(Pictures paired with source code)
────────

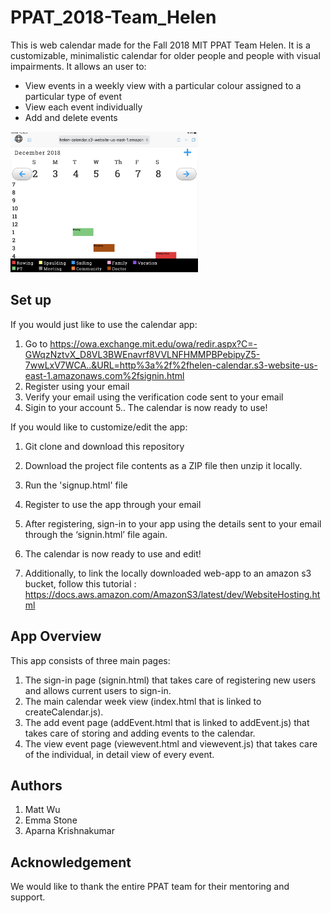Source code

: # PPAT_2018-Team_Helen

This is web calendar made for the Fall 2018 MIT PPAT Team Helen. It is a customizable, minimalistic calendar for older people and people with visual impairments. It allows an user to:
* View events in a weekly view with a particular colour assigned to a particular type of event
* View each event individually 
* Add and delete events

<img src="./helen.JPG" width="300">

## Set up

If you would just like to use the calendar app:

1. Go to https://owa.exchange.mit.edu/owa/redir.aspx?C=-GWqzNztvX_D8VL3BWEnavrf8VVLNFHMMPBPebipyZ5-7wwLxV7WCA..&URL=http%3a%2f%2fhelen-calendar.s3-website-us-east-1.amazonaws.com%2fsignin.html
2. Register using your email
3. Verify your email using the verification code sent to your email
4. Sigin to your account
5.. The calendar is now ready to use!

If you would like to customize/edit the app:

1. Git clone and download this repository
2. Download the project file contents as a ZIP file then unzip it locally.
3. Run the 'signup.html' file 
4. Register to use the app through your email
5. After registering, sign-in to your app using the details sent to your email through the ‘signin.html’ file again.
6. The calendar is now ready to use and edit!

7. Additionally, to link the locally downloaded web-app to an amazon s3 bucket, follow this tutorial : https://docs.aws.amazon.com/AmazonS3/latest/dev/WebsiteHosting.html

## App Overview
This app consists of three main pages: 
1. The sign-in page (signin.html) that takes care of registering new users and allows current users to sign-in.
2. The main calendar week view (index.html that is linked to createCalendar.js).
3. The add event page (addEvent.html that is linked to addEvent.js) that takes care of storing and adding events to the calendar. 
4. The view event page (viewevent.html and viewevent.js) that takes care of the individual, in detail view of every event.

## Authors
1. Matt Wu
2. Emma Stone
3. Aparna Krishnakumar

## Acknowledgement
We would like to thank the entire PPAT team for their mentoring and support.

────────

### TASK PROMPT
Quote the records above exactly, from the first line through the line containing "and delete events", and leave out the pictures.

### REPLY
Source code

: # PPAT_2018-Team_Helen

This is web calendar made for the Fall 2018 MIT PPAT Team Helen. It is a customizable, minimalistic calendar for older people and people with visual impairments. It allows an user to:
* View events in a weekly view with a particular colour assigned to a particular type of event
* View each event individually 
* Add and delete events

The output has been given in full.